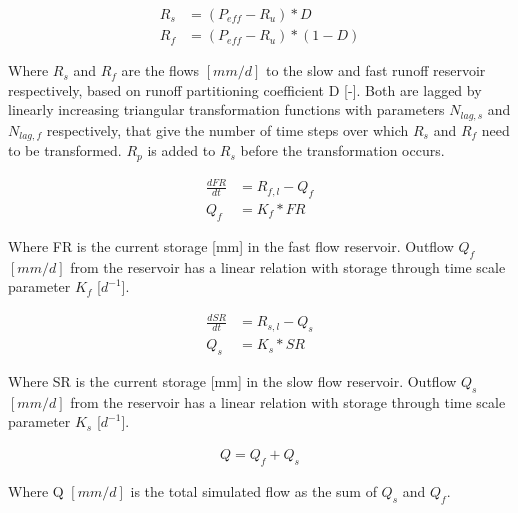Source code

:\begin{align}
	R_s &= (P_{eff} - R_u)*D\\
	R_f &= (P_{eff} - R_u)*(1-D)
\end{align}

Where $R_s$ and $R_f$ are the flows $[mm/d]$ to the slow and fast runoff reservoir respectively, based on runoff partitioning coefficient D [-]. Both are lagged by linearly increasing triangular transformation functions with parameters $N_{lag,s}$ and $N_{lag,f}$ respectively, that give the number of time steps over which $R_s$ and $R_f$ need to be transformed. $R_p$ is added to $R_s$ before the transformation occurs.

\begin{align}
	\frac{dFR}{dt} &= R_{f,l} - Q_f\\
	Q_f &= K_f * FR 
\end{align}

Where FR is the current storage [mm] in the fast flow reservoir. Outflow $Q_f$ $[mm/d]$ from the reservoir has a linear relation with storage through time scale parameter $K_f$ [$d^{-1}$]. 

\begin{align}
	\frac{dSR}{dt} &= R_{s,l} - Q_s \\
	Q_s &= K_s * SR 
\end{align}

Where SR is the current storage [mm] in the slow flow reservoir. Outflow $Q_s$ $[mm/d]$ from the reservoir has a linear relation with storage through time scale parameter $K_s$ [$d^{-1}$]. 

\begin{align}
	Q = Q_f + Q_s
\end{align}

Where Q $[mm/d]$  is the total simulated flow as the sum of $Q_s$ and $Q_f$.

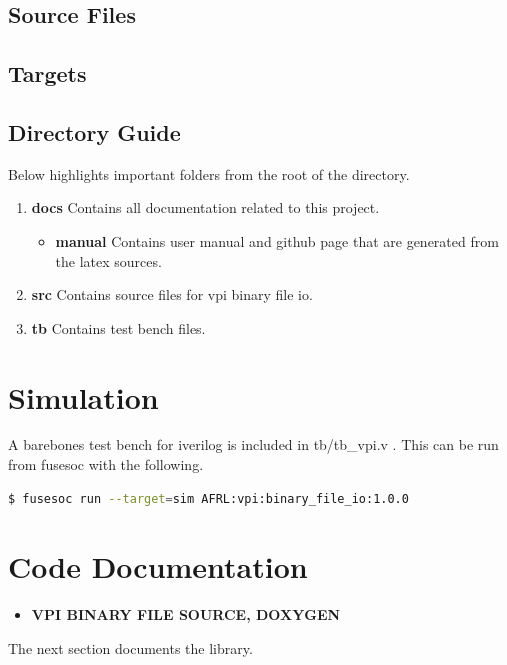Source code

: \subsection{Source Files}



\subsection{Targets} \label{targets}



\subsection{Directory Guide}

\par
Below highlights important folders from the root of the directory.

\begin{enumerate}
  \item \textbf{docs} Contains all documentation related to this project.
    \begin{itemize}
      \item \textbf{manual} Contains user manual and github page that are generated from the latex sources.
    \end{itemize}
  \item \textbf{src} Contains source files for vpi binary file io.
  \item \textbf{tb} Contains test bench files.
\end{enumerate}

\newpage

\section{Simulation}
\par
A barebones test bench for iverilog is included in tb/tb\_vpi.v . This can be run from fusesoc with the following.
\begin{lstlisting}[language=bash]
$ fusesoc run --target=sim AFRL:vpi:binary_file_io:1.0.0
\end{lstlisting}

\newpage

\section{Code Documentation} \label{Module Documentation}

\begin{itemize}
\item \textbf{VPI BINARY FILE SOURCE, DOXYGEN}
\end{itemize}
The next section documents the library.

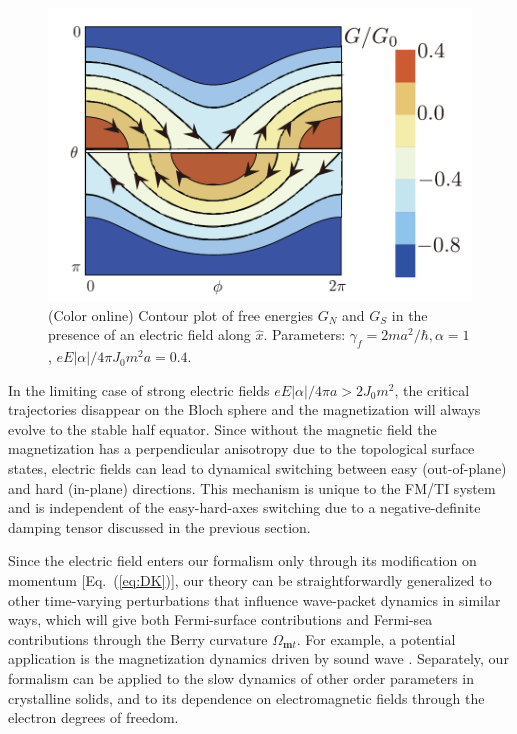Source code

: \documentclass[aps,prb,twocolumn,showpacs,superscriptaddress]{revtex4-1}
\begin{document}
\begin{figure}[!htb]
\begin{center}
	\includegraphics[width=2.6 in]{figure2.pdf}
\end{center} 
\caption{(Color online)    Contour plot of free energies $G_N$ and $G_S$ in the presence of an electric field along $\hat{x}$. Parameters: $\gamma_f = 2ma^2/\hbar, \alpha = 1$, $eE|\alpha|/4\pi J_0 m^2 a = 0.4$.}
\label{fig:2}
\end{figure} 

In the limiting case of strong electric fields ${eE|\alpha|}/{4\pi a} > 2J_0 m^2$, the critical trajectories disappear on the Bloch sphere and the magnetization will always evolve to the stable half equator. Since without the magnetic field the magnetization has a perpendicular anisotropy due to the topological surface states, electric fields can lead to dynamical switching between easy (out-of-plane) and hard (in-plane) directions. This mechanism is unique to the FM/TI system and is independent of the easy-hard-axes switching due to a negative-definite damping tensor discussed in the previous section. 

Since the electric field enters our formalism only through its modification on momentum [Eq.~(\ref{eq:DK})], our theory can be straightforwardly generalized to other time-varying perturbations that influence wave-packet dynamics in similar ways, which will give both Fermi-surface contributions and Fermi-sea contributions through the Berry curvature $\Omega_{\bm{m}t}$. For example, a potential application is the magnetization dynamics driven by sound wave \cite{scherbakov:2010aa,weiler:2011aa}.  Separately, our formalism can be applied to the slow dynamics of other order parameters in crystalline solids, and to its dependence on electromagnetic fields through the electron degrees of freedom.
 
\end{document}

--------------------

Task
Give the number of lines above that contain "scale", and nothing more.

Solution below
2